Eramuslim – Cuaca ekstrem terkadang bisa menimbulkan kerugian baik materi ataupun korban jiwa. Tidak hanya musim kemarau yang menyebabkan kekeringan di mana-mana, tetapi juga hujan yang tak jarang menyisakan genangan air atau banjir.
Melalui rekayasa kimia, para ilmuwan mencoba untuk memodifikasi cuaca, entah untuk “mengurangi” atau sebaliknya “mendatangkan” curah hujan. Sekalipun, sejak metode ini diperkenalkan pertama kali pada 1946, tingkat keberhasilannya masih diperdebatkan.
Pada 2003 sebuah studi dari Akademi Ilmu Pengetahuan Nasional Amerika Serikat (NAS), menyatakan tidak ada bukti hingga saat ini yang menguatkan efektivitas modifikasi cuaca.
Persentase keberhasilannya pun kecil, tak lebih dari 10 persen. Praktik ini pun memunculkan tanda tanya besar di sejumlah negara Timur Tengah dan menyedot perhatian sejumlah lembaga fatwa di kawasan tersebut.
Menurut Lembaga Fatwa (Dar al-Ifta’) Yordania, modifikasi cuaca tersebut tidak dilarang dalam syariat.

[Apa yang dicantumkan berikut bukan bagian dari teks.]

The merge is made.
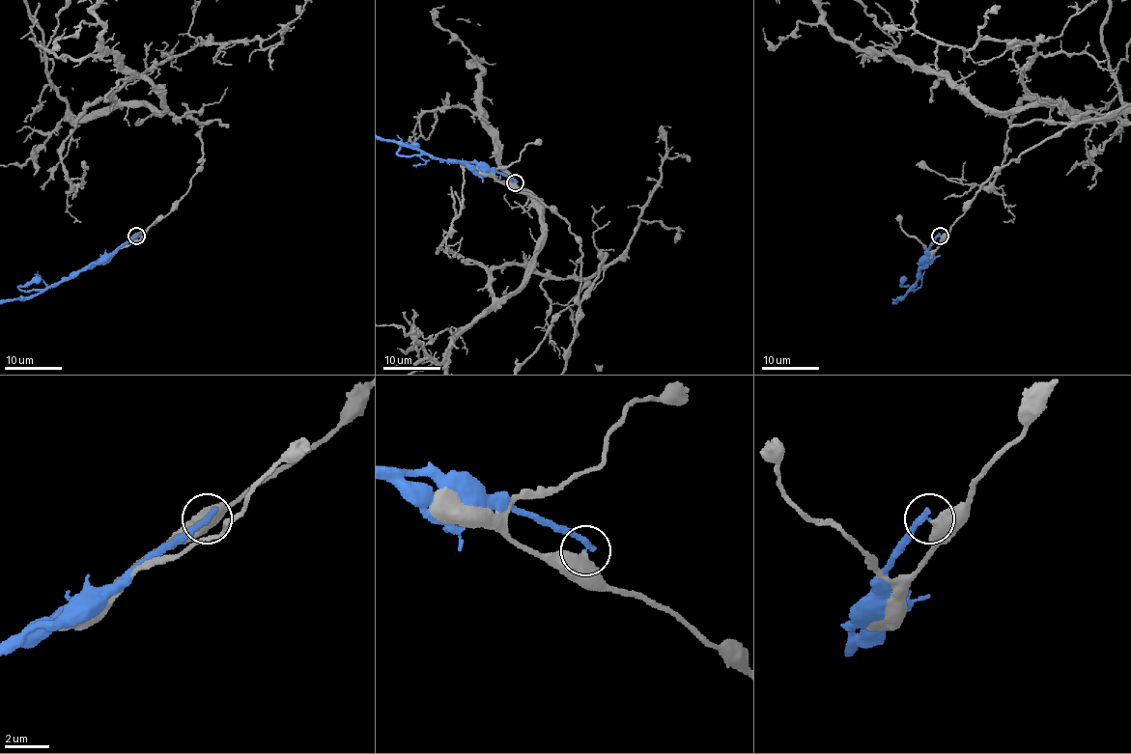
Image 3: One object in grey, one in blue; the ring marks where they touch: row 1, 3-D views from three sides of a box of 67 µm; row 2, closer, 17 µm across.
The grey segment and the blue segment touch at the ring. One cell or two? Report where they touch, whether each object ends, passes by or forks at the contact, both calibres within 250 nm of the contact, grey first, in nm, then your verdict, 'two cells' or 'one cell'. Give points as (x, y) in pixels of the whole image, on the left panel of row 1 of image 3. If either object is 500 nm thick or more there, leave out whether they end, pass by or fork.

Ini merupakan bentuk ikhtiar menempuh faktor-faktor penyebab hujan berdasarkan teori ilmiah.
Allah SWT memang penentu utama cuaca, tetapi Dia menciptakan faktor penyebab hujan yang bisa terbaca berkat kemajuan ilmu pengetahuan dan teknologi.
Sekalipun, dengan tetap meyakini bahwa pemegang kuasa atas cuaca hanyalah Allah. Ini sesuai dengan firman-Nya surah Lukman ayat 34. “Sesungguhnya Allah, hanya pada sisi-Nya sajalah pengetahuan tentang hari kiamat dan Dia-lah yang menurunkan hujan.”
Meski demikian, lembaga ini memberikan syarat-syarat diperbolehkannya modifikasi cuaca, yaitu efektivitasnya didukung oleh para ilmuwan dan prosesnya tidak berdampak buruk baik bagi manusia, binatang, atau lingkungan.